##### SELECTED EXTRACT
It's always exciting when new evidence unlocks details of a once-obscure life. This is especially true in the case of an enslaved boy whose story I first stitched together while investigating the case of John Colman, who accused Joseph and Paul Dudley of trafficking him from John Quelch's pirate ship. [See Monday’s newsletter for more.]
In Race & Slavery At The First Church Of Roxbury: The Colonial Period (1631–1775), released on Monday and reviewed below, scholar Aabid Allibhai reveals the boy’s name via a discovery in the UK National Archives, and for the first time, we can remember him by his African name, Cuffee, and his Portuguese name, Joachim.1
The myth that records of enslaved people in New England are scarce has been debunked time and time again, but Aabid's discovery of Joachim/Cuffee's name takes it to the next level, and now we have the opportunity to bring Joachim/Cuffee's name back to the forefront of this hard New England history. In 1704, the trial manuscript for the Arraignment, Tryal, and Condemnation of Capt. John Quelch And Others of his Company was printed. This document provides background on the events leading to Quelch's mutiny and details of his crimes. I highly recommend Wesley Fiorentino's marvelous summary of the document for further reading. Fiorentino first wrote about Joachim in 2015, but Allibhai’s work identified him as the boy trafficked by the Dudleys.
We can now return to that Arraignment, Tryal, and Condemnation text and search for ‘Joachim’ and ‘Cuffee;’ notably, Attorney General Paul Dudley was the Queen’s Advocate in this trial and presumably tried to cross examine Joachim/Cuffee through translators. Was he Joachim/Cuffee’s slaveholder during this time?
##########
● **OBJECTIVES**
1. In the passage about Joachim/Cuffee, in what year was the trial manuscript for the Quelch case printed?
2. Continue the passage about Joachim/Cuffee from its final sentence.
##### STORED ROWS
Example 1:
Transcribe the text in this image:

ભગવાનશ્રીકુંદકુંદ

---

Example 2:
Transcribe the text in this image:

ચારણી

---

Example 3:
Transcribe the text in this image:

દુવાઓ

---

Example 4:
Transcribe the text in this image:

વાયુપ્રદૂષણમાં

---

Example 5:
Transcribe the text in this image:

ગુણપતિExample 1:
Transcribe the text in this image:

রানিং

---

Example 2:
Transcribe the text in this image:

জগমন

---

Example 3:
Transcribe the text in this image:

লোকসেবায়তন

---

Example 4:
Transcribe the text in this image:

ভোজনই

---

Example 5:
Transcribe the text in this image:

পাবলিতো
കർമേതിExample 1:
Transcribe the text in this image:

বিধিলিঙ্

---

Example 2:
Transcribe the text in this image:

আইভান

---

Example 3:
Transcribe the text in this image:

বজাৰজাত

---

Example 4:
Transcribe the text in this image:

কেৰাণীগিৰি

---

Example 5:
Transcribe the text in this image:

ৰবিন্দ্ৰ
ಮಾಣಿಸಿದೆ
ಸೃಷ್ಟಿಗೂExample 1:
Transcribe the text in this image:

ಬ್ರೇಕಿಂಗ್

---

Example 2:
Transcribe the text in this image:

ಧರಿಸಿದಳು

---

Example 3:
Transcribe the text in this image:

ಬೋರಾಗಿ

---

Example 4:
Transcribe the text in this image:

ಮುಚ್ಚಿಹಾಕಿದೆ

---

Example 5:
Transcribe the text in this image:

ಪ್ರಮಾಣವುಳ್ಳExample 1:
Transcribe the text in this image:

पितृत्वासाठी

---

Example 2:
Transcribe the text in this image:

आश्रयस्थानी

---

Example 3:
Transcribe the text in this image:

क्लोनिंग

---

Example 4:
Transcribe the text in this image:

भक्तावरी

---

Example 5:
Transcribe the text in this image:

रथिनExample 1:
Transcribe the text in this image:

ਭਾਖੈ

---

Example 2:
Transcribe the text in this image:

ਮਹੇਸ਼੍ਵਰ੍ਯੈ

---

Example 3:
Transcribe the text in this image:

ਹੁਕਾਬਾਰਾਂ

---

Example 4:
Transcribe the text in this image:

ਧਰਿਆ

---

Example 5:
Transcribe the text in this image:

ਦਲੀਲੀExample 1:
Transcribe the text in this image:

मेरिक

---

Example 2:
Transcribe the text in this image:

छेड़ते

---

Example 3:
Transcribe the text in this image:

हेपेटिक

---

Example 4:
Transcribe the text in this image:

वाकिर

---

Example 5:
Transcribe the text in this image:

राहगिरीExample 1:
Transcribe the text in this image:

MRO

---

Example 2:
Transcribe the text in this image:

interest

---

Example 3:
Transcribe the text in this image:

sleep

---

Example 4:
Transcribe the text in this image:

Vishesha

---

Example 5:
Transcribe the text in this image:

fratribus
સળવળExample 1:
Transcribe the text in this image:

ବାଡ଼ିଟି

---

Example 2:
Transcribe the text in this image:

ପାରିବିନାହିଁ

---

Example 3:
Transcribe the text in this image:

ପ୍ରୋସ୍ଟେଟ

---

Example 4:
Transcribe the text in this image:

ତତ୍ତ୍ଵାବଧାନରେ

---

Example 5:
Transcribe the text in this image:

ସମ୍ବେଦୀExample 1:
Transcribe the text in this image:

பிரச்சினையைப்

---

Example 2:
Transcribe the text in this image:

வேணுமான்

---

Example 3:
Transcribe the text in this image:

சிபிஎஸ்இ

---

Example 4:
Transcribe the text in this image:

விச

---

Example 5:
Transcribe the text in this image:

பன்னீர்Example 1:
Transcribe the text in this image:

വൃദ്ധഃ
##########
● **ANSWER LIST**
1. 1704

2.
In the text, the author references Joachim/Cuffee four times, twice as Joachim and twice as Cuffee. This supports Mr. Allibhai’s find in the UK National Archives, which lists him as "Joachim alias Cuffee." Trial notes reveal that Joachim/Cuffee was baptized, perhaps hinting that Cuffee was the boy’s birth name and Joachim was a baptismal name given by his Catholic enslaver. And since Joachim/Cuffee was referred to as a boy, he was likely younger than sixteen; a letter from Paul Dudley quoted by Allibhai in the First Church report confirms that Joachim/Cuffee was "a Boy of fourteen years of Age (for the Negroe was no more)."2
We further learn that Quelch kidnapped Joachim/Cuffee on December 9, 1703, and he was living at the Bay of All Saints in or near Salvador in the Bahia province of Brazil, a region notorious for its slave-labor sugar plantations. Moreover, Joachim/Cuffee’s Brazilian enslaver at the time of capture was Josepho Galeno, and Joachim/Cuffee may have been kidnapped while fishing; when Quelch arrived, the boy was “pretty near land in an open boat with fish and other things in it, and that there were two Portuguese men in the boat at the same time.” Under cross-examination, John Clifford testified, “at first [Cuffee] waited on the whole ship’s crew, but then was sold at the mast, to Benjamin Perkins.”
Transcription (edited for readability.)
VI. That you the said John Quelch, with diverse others, on the ninth day of December 1703, in the second year of her Majesty’s reign, at or near the latitude of thirteen south off of Mora aforesaid, by force and arms on the high sea, (within the jurisdiction of the admiralty of England aforesaid) pyratically and feloniously surprize, seize and take a Portuguese brigantine, burthen above twenty tons, and an open boat, navigated by and belonging to the subjects of the King of Portugal, (Her Majesty's good ally.) and out of them then and there, within the Jurisdiction aforesaid, feloniously and pyratically did by force and arms, take about fifty pounds in Portuguese coined money, a negro boy, value twenty pounds, some rice farin(a), value five shillings.
Transcription (edited for readability.)
After this, a young Negro Boy, brought in by the prisoner at the Bar and Company, was set up by order of the Court, was Examin’d, and the Interpreters acquainted the Court that he was a baptized Negro, his name Yoachim, that he lived with a Portuguese, his masters name Josepho Galeno, that liv’d in the Bay of All-Saints, in Brazil, that he was taken by an English Brigantine, and that the prisoner at the bar was then on board the brigantine that took him, and that when he was taken, he was pretty near the land in an open boat, with fish and other things in it, and that there were two Portuguese men in the boat at the same time.
After this court ordered interperters to try the negro boy by Spanish and French questions: but it was found he understood neither.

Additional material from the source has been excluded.